Mikroskopie und Theorie
An der SLS verwendete das Team eine spezielle Mikroskopie-Methode, die es ermöglicht, den magnetischen Zustand jedes einzelnen Nanomagneten in der Anordnung zu beobachten, die sogenannte Photoemissions-Elektronenmikroskopie.
«Wir konnten ein Video aufnehmen, das zeigt, wie die Nanomagnete miteinander wechselwirken und dies allein als Funktion der Temperatur», sagt Hofhuis. Bei den ursprünglichen Bildern handelte es sich um einfache Schwarz-Weiss-Kontraste, die ab und zu wechselten. Daraus konnten die Forschenden die Konfiguration der Spins, also die Ausrichtung der magnetischen Momente, ableiten.
«Sieht man sich ein solches Video an, weiss man aber noch nicht, in welcher Phase man sich befindet», erklärt Hofhuis.

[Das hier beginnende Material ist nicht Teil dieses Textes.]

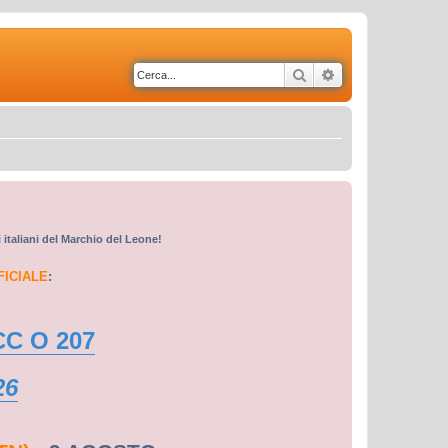
Cerca
Ricerca avanzata
i italiani del Marchio del Leone!
FICIALE
:
CC O 207
26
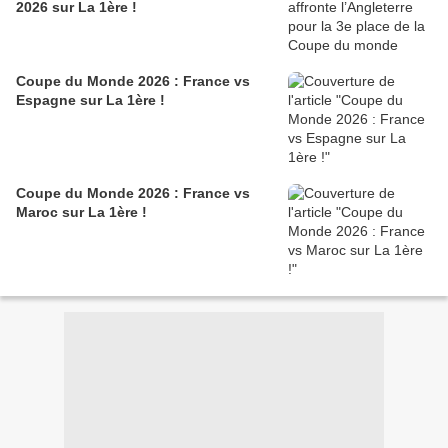
2026 sur La 1ère !
Coupe du Monde 2026 : France vs
Espagne sur La 1ère !
Coupe du Monde 2026 : France vs
Maroc sur La 1ère !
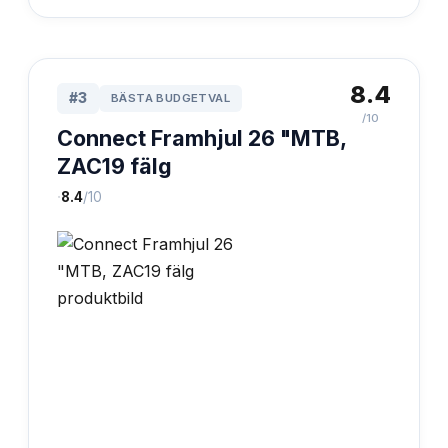
8.4
#
3
BÄSTA BUDGETVAL
/10
Connect Framhjul 26 "MTB,
ZAC19 fälg
·
8.4
/10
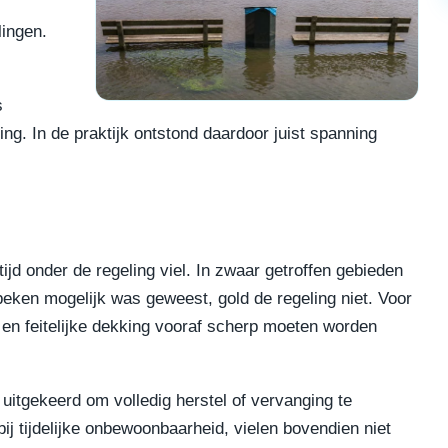
lingen.
s
ing. In de praktijk ontstond daardoor juist spanning
jd onder de regeling viel. In zwaar getroffen gebieden
eken mogelijk was geweest, gold de regeling niet. Voor
 en feitelijke dekking vooraf scherp moeten worden
uitgekeerd om volledig herstel of vervanging te
ij tijdelijke onbewoonbaarheid, vielen bovendien niet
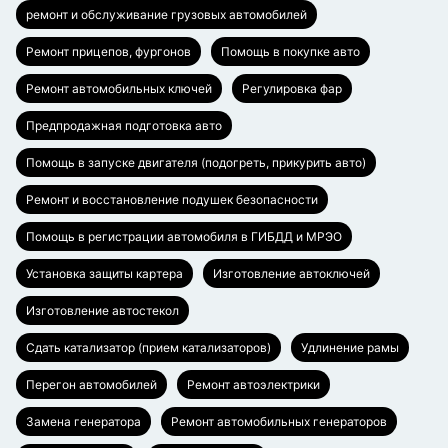
ремонт и обслуживание грузовых автомобилей
Ремонт прицепов, фургонов
Помощь в покупке авто
Ремонт автомобильных ключей
Регулировка фар
Предпродажная подготовка авто
Помощь в запуске двигателя (подогреть, прикурить авто)
Ремонт и восстановление подушек безопасности
Помощь в регистрации автомобиля в ГИБДД и МРЭО
Установка защиты картера
Изготовление автоключей
Изготовление автостекол
Сдать катализатор (прием катализаторов)
Удлинение рамы
Перегон автомобилей
Ремонт автоэлектрики
Замена генератора
Ремонт автомобильных генераторов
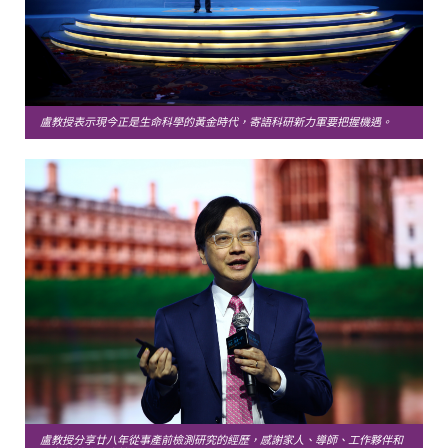
盧教授表示現今正是生命科學的黃金時代，寄語科研新力軍要把握機遇。
盧教授分享廿八年從事產前檢測研究的經歷，感謝家人、導師、工作夥伴和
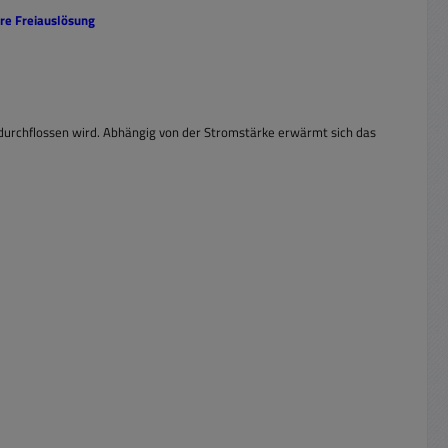
re Freiauslösung
 durchflossen wird. Abhängig von der Stromstärke erwärmt sich das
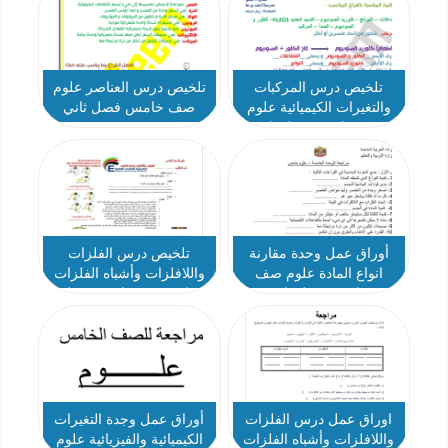
تلخيص درس المركبات
تلخيص درس العناصر علوم
والتغيرات الكيميائية علوم
صف خامس فصل ثاني
صف خامس فصل ثاني
أوراق عمل وحدة مقارنة
تلخيص درس الفلزات
انواع المادة علوم صف
واللافلزات وأشباه الفلزات
خامس فصل ثاني
علوم صف خامس فصل
ثاني
اوراق عمل درس الفلزات
أوراق عمل وجدة التغيرات
واللافلزات وأشباه الفلزات
الكيميائية والفيزيائية علوم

Dazu brauchte es theoretische Überlegungen, die Peter Derlet, PSI-Physiker und Titularprofessor an der ETH Zürich, beisteuerte. Seine Simulationen zeigten, was theoretisch bei den Phasenübergängen geschehen sollte. Erst der Vergleich der aufgenommenen Bilder mit diesen Simulationen bewies, dass es sich bei den mikroskopisch beobachteten Vorgängen tatsächlich um Phasenübergänge handelt.
Phasenübergänge manipulieren
Die neue Studie ist ein weiterer Erfolg in der Erforschung von künstlichem Spin-Eis, welches die Gruppe von Laura Heyderman seit mehr als einem Jahrzehnt untersucht. «Das Grossartige an diesen Materialien ist, dass wir sie massschneidern können und direkt sehen, was in ihnen passiert», sagt die Physikerin. «Wir können alle möglichen faszinierenden Verhaltensweisen beobachten, darunter die Phasenübergänge und Ordnungen, die vom Layout der Nanomagnete abhängen. Dies ist bei Spin-Systemen in herkömmlichen Kristallen nicht möglich.»
Obwohl diese Untersuchungen zurzeit noch reine Grundlagenforschung sind, denken die Forschenden bereits an mögliche Anwendungen.
Die Kontrolle von verschiedenen magnetischen Phasen könnte für neuartige Arten der Datenverarbeitung interessant sein. Am PSI und anderswo wird untersucht, wie die Komplexität von künstlichem Spin-Eis für neuartige Hochgeschwindigkeitsrechner mit geringem Stromverbrauch genutzt werden könnte. «Dabei orientiert man sich an der Informationsverarbeitung im Gehirn und macht sich zunutze, wie das künstliche Spin-Eis auf einen Reiz wie ein Magnetfeld oder elektrischen Strom reagiert», erklärt Heyderman.